Due to changes in lithostatic pressure, differential fracturing across bedding planes and irregularities in depositional environments, hydraulic conductivity exhibits heterogeneities and trends at various spatial scales. Using spectral theory, we have examined the effect of trends in hydraulic conductivity on (1) the solution of the mean equation for hydraulic head, (2) the covariance of hydraulic head, (3) the cross-covariances of hydraulic head and log-hydraulic conductivity perturbations and their gradients, and (4) the effective hydraulic conductivity. It is shown that the field of hydraulic head is sensitive to the presence of trends in ways that cannot be predicted by the classical analysis based on stationary hydraulic conductivity fields.

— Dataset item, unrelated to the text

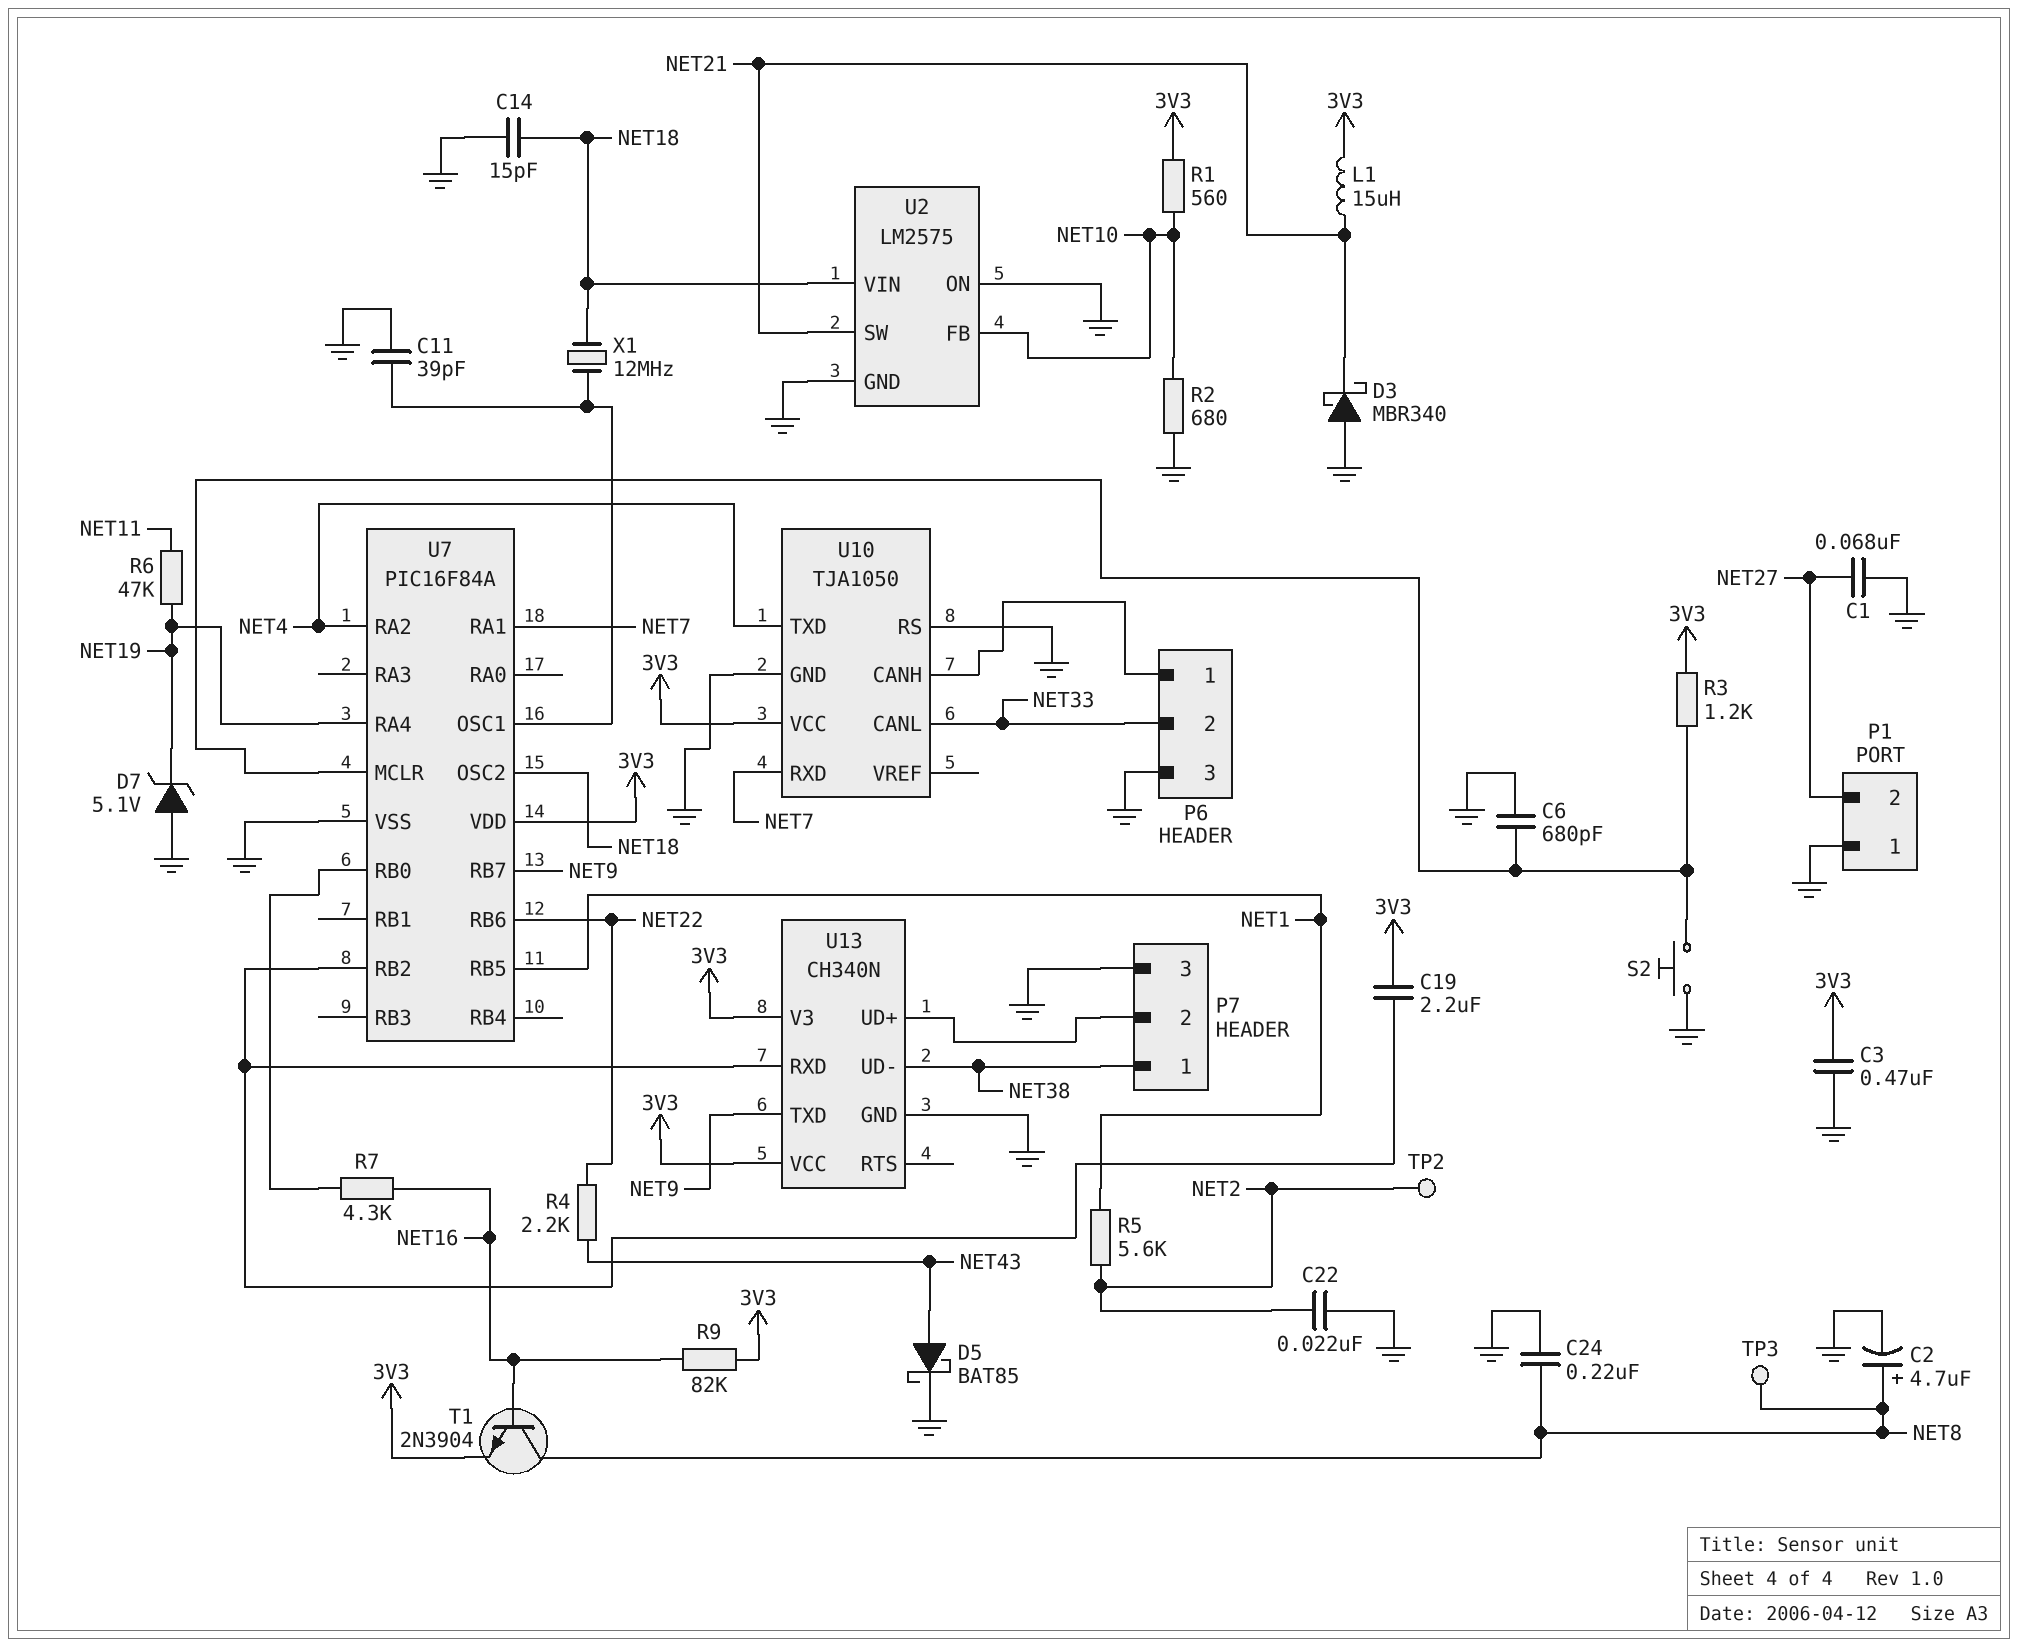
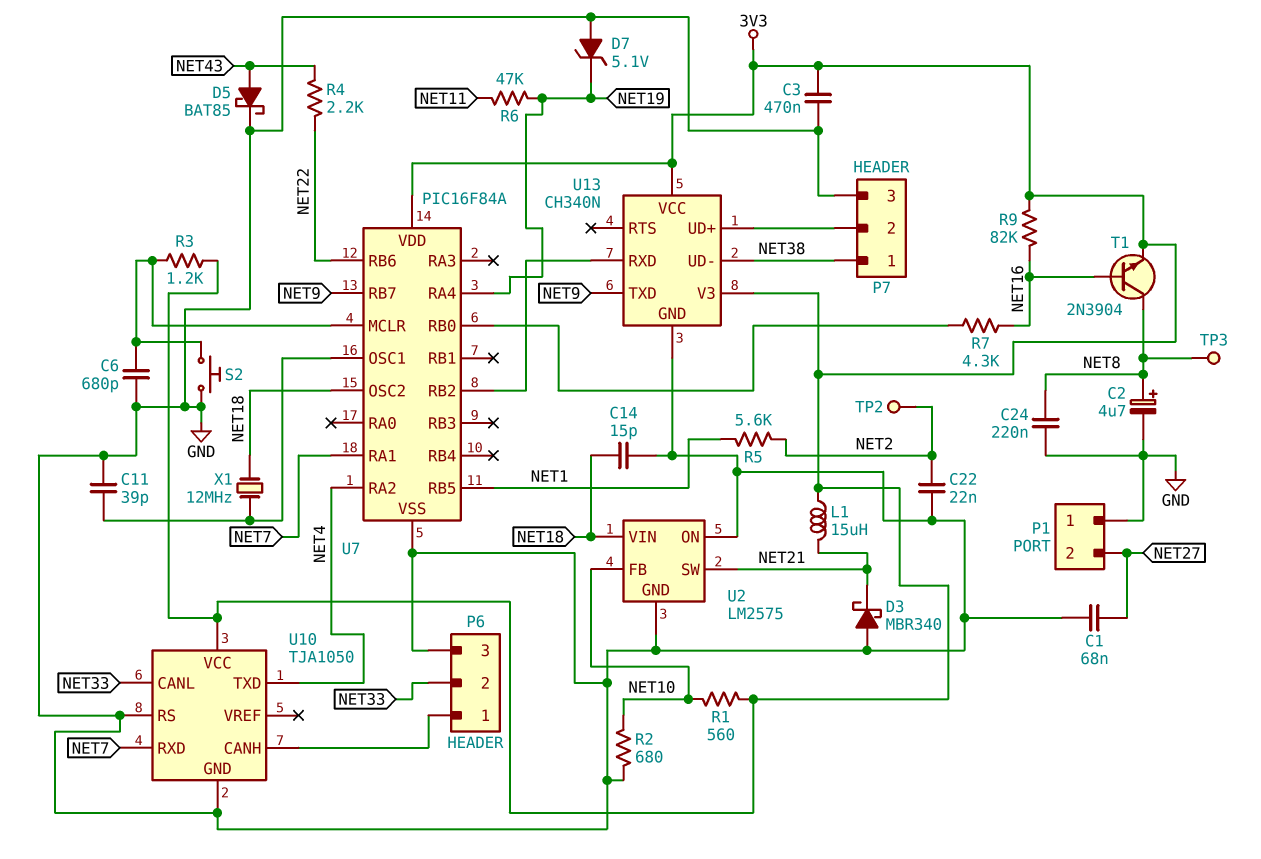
C19: 2.2uF (3V3, U7/RB2) -> none

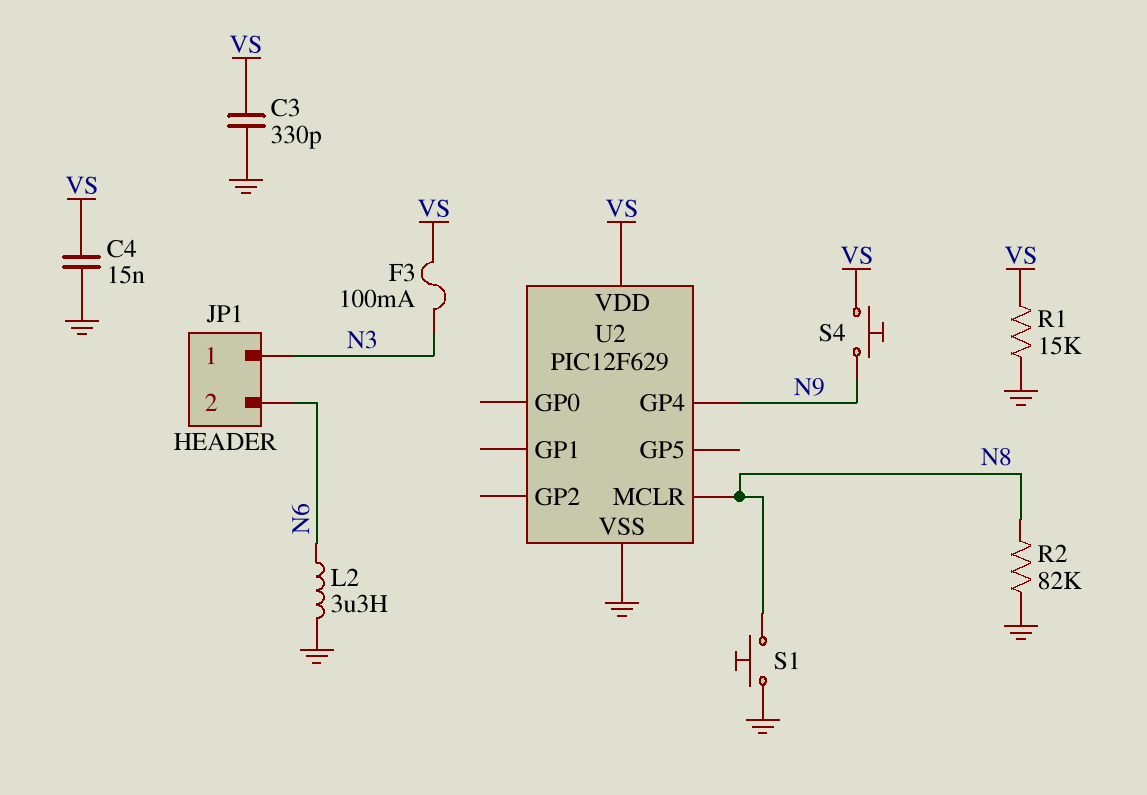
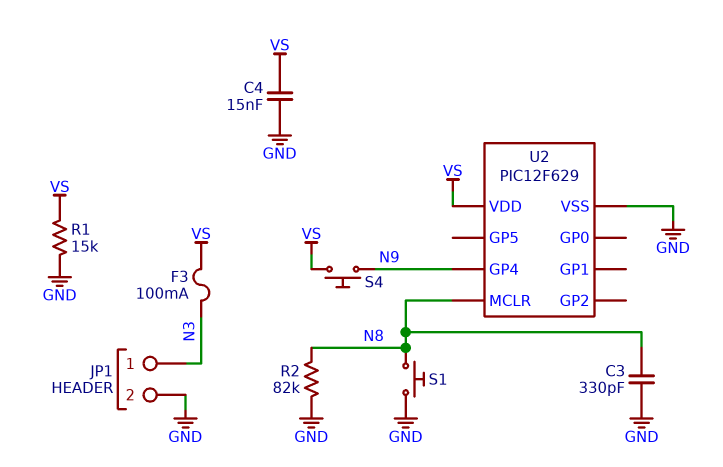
C3: 330pF (GND, VS) -> 330pF (GND, N8)
JP1 pin 2: N6 -> GND
L2: 3.3uH (GND, N6) -> none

The controlling variables for the second moments of hydraulic head are the mean hydraulic gradient, the correlation scale of log-hydraulic conductivity and its variance, and the slope of the trend in log-hydraulic conductivity. The mean hydraulic gradient introduces complications in the analysis since it is, in general, spatially variable. In this respect, our results are approximate, yet indicative of the true role of spatially variable patterns of log-hydraulic conductivity on groundwater flow systems.